II. Jurisdiction and Standard of Review
The District Court had jurisdiction pursuant to 28 U.S.C. § 2241. We have
jurisdiction pursuant to 28 U.S.C. §§ 1291 and 2253(a).
We exercise plenary review over the District Court’s legal conclusions. Woodall
v. Fed. Bureau of Prisons, 432 F.3d 235, 239 n.3 (3d Cir. 2005).
III. Discussion
The sole issue before us is whether the District Court erred in concluding that the
prisoners’ challenge to their confinement on death row, after their death sentences had
been vacated, rather than in the general prison population, is not cognizable in a petition
for habeas corpus.
“Although both § 1983 and habeas corpus allow prisoners to challenge
unconstitutional conduct by state officers, the two are not coextensive either in purpose or
effect.” Leamer v. Fauver, 288 F.3d 532, 540 (3d Cir. 2002). A habeas petition must be
used for a challenge to “the validity of the continued conviction or the fact or length of
the sentence.” Id. at 542. An action under § 1983 is appropriate for a challenge to “a
condition of confinement such that a finding in plaintiff’s favor would not alter his
sentence or undo his conviction.” Id.
4
The prisoners do not challenge the fact or duration of their imprisonment.

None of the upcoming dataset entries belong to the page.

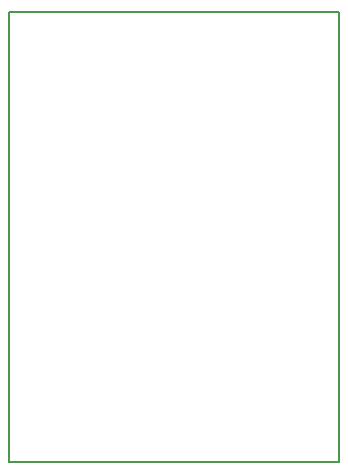
<source format=gko>
G04 #@! TF.FileFunction,Profile,NP*
%FSLAX46Y46*%
G04 Gerber Fmt 4.6, Leading zero omitted, Abs format (unit mm)*
G04 Created by KiCad (PCBNEW 4.0.1-stable) date 2/4/2016 12:26:45 PM*
%MOMM*%
G01*
G04 APERTURE LIST*
%ADD10C,0.100000*%
%ADD11C,0.150000*%
G04 APERTURE END LIST*
D10*
D11*
X127000000Y-86360000D02*
X127000000Y-124460000D01*
X154940000Y-86360000D02*
X127000000Y-86360000D01*
X154940000Y-124460000D02*
X154940000Y-86360000D01*
X127000000Y-124460000D02*
X154940000Y-124460000D01*
M02*

</source>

Instead,
they complain of the restrictive conditions of death row and seek to be transferred into
the general prison population. As such, the prisoners raise “conditions of confinement”
claims that do not lie at the core of habeas and thus are properly brought pursuant to §
1983. See id. We find, therefore, that the District Court correctly dismissed the
prisoners’ habeas petition.
IV. Conclusion
For the reasons set forth above, we will affirm the judgment of the District Court.